5. He belittles you verbally, tries to take away your self-esteem and self-respect

6. He cannot control his anger and directs his anger at you regardless if his anger is due to something he feels you did or someone/something else

7. He always asks for a second chance to behave better

8. He says he'll change, that he won't do it again, after he's finished his tirade

9. His family resolves problems with violence, a history of violent behaviour in his family, with brothers and sisters, against parents, his parents were argumentative and/or abusers

10. He plays on your guilt. (If you loved me, you'd...")

11. His behaviour often worsens when he uses alcohol or drugs, easily becoming uncontrollable

12. He is close-minded. His way is the only way and you'd better always do as he says.

MaggieBee Sun 07-Jun-09 21:57:37

ATtilla, it was me who said that, not the OP. But at the start, although I saw 'signs' it would have seemed at that point ludicrous to call time on the relationship 'just' because he talked me in to taking a train somewhere instead of a bus! Individually, everything seemed fairly reasonable.

I was doing a ymca fitness course when I met him funnily enough, bit like OP, and oh boy he sure made that harder than it needed to be. He sulked in the run up to the exams.. I needed that stress!!

Everything I did the 8 yrs I was with him was done with the opposite of support. It was done with somebody trying to lassoo me back into place. Being with a man like this is a drain on your energy and positivity.

Yurtgirl Sun 07-Jun-09 22:02:27

MLCMobile - I know its going to be hard as you and your kids have only just moved in with this man but I really think (along with others here) you ought to run for the hills (unless you can be absolutely certain that this will stop for good, unlikely I suspect)

Moving on wont be as hard as you might think

warthog Sun 07-Jun-09 22:05:12

sorry, but i think you should leave asap.

warthog Sun 07-Jun-09 22:05:44

and also, i'd wait a lot longer before moving in with a bloke.

AttilaTheMeerkat Sun 07-Jun-09 22:13:22

MaggieBee

re your comments:-
"ATtilla, it was me who said that, not the OP".

So it was, that'll teach me to read the names more carefully. I am very sorry for the misattribution.

" But at the start, although I saw 'signs' it would have seemed at that point ludicrous to call time on the relationship 'just' because he talked me in to taking a train somewhere instead of a bus! Individually, everything seemed fairly reasonable".

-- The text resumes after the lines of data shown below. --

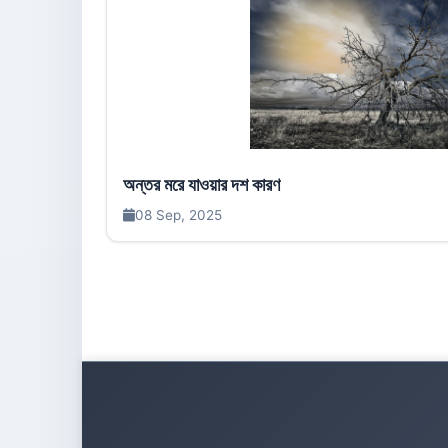
অন্তর মরে যাওয়ার দশ কারণ
08 Sep, 2025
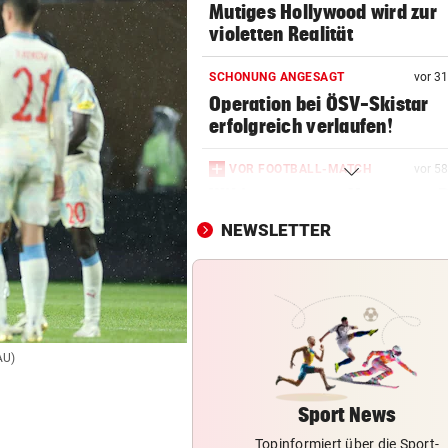
Mutiges Hollywood wird zur
violetten Realität
SCHONUNG ANGESAGT
vor 3
Operation bei ÖSV-Skistar
erfolgreich verlaufen!
VOR FOOTBALL-MATCH
vor 5
Wikinger entern Museum: „
hat Spaß gemacht!“
NEWSLETTER
RADSPORT
Gall behauptet Burgos-Führ
vor dem Schlusstag!
BEI POLEN-CHALLENGER
AU)
Nervenstarker Schwärzler zi
ins Halbfinale ein
Sport News
Topinformiert über die Sport-
LAIMER IN DER STARTELF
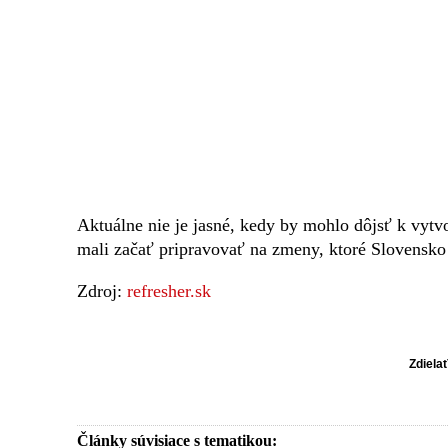
Aktuálne nie je jasné, kedy by mohlo dôjsť k vyt
mali začať pripravovať na zmeny, ktoré Slovensk
Zdroj:
refresher.sk
Zdiela
Články súvisiace s tematikou:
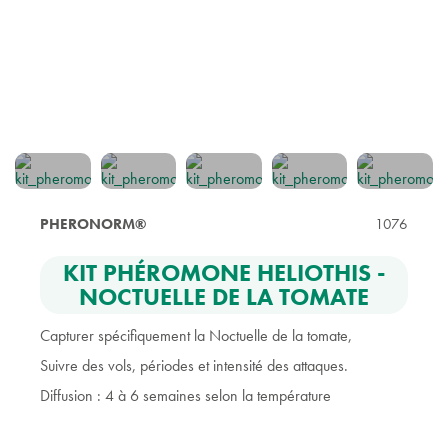
PHERONORM®
1076
KIT PHÉROMONE HELIOTHIS -
NOCTUELLE DE LA TOMATE
Capturer spécifiquement la Noctuelle de la tomate,
Suivre des vols, périodes et intensité des attaques.
Diffusion : 4 à 6 semaines selon la température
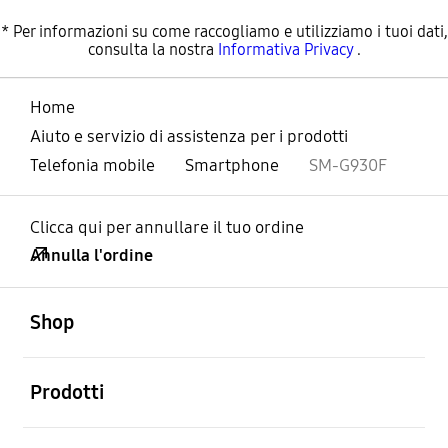
* Per informazioni su come raccogliamo e utilizziamo i tuoi dati,
consulta la nostra
Informativa Privacy
.
Home
Aiuto e servizio di assistenza per i prodotti
Telefonia mobile
Smartphone
SM-G930F
Clicca qui per annullare il tuo ordine
Annulla l'ordine
Aperto
Footer Navigation
Shop
Aperto
Prodotti
Aperto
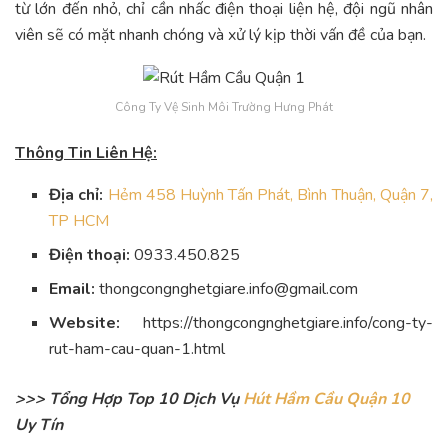
từ lớn đến nhỏ, chỉ cần nhấc điện thoại liện hệ, đội ngũ nhân
viên sẽ có mặt nhanh chóng và xử lý kịp thời vấn đề của bạn.
Công Ty Vệ Sinh Môi Trường Hưng Phát
Thông Tin Liên Hệ:
Địa chỉ:
Hẻm 458 Huỳnh Tấn Phát, Bình Thuận, Quận 7,
TP HCM
Điện thoại:
0933.450.825
Email:
thongcongnghetgiare.info@gmail.com
Website:
https://thongcongnghetgiare.info/cong-ty-
rut-ham-cau-quan-1.html
>>> Tổng Hợp Top 10 Dịch Vụ
Hút Hầm Cầu Quận 10
Uy Tín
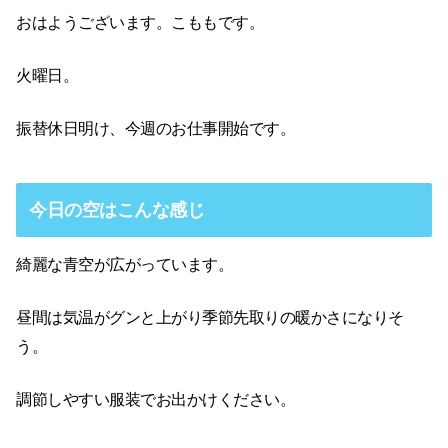
おはようございます。こももです。
火曜日。
振替休日明け、今週のお仕事開始です。
今日の空はこんな感じ
綺麗な青空が広がっています。
昼間は気温がグンと上がり季節先取りの暖かさになりそ
う。
調節しやすい服装でお出かけください。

As said before controlling people are often highly plausible to those in the outside world and do seemingly everything for and with the other person in mind. These are all signs of control early on and unfortunately these can and often get ignored in the early days of a relationship.

MaggieBee Sun 07-Jun-09 22:18:28

No worries attila, also, I thought I could handle my x when I saw the first signs of his controlling nature.

I was a strong, confident character with a well-paid job and a wide circle of friends who loved me and a family who'd always encouraged me to think well of myself.

I thought that I would be able to 'manage' his controllingness if that makes sense. I thought I would be able to reason with him. Make him SEE sense, when necessary. But even then I knew I'd have to choose my battles selectively.

Roll on two years. I had a child, no salary, I lived in 'his' house. Total nightmare.

OP you probably think I'm being melodramatic and that what I say has nothing to do with you. That's what I would have though 10 yrs ago. I left him nearly 2 yrs ago now. TG. Life is much easier now.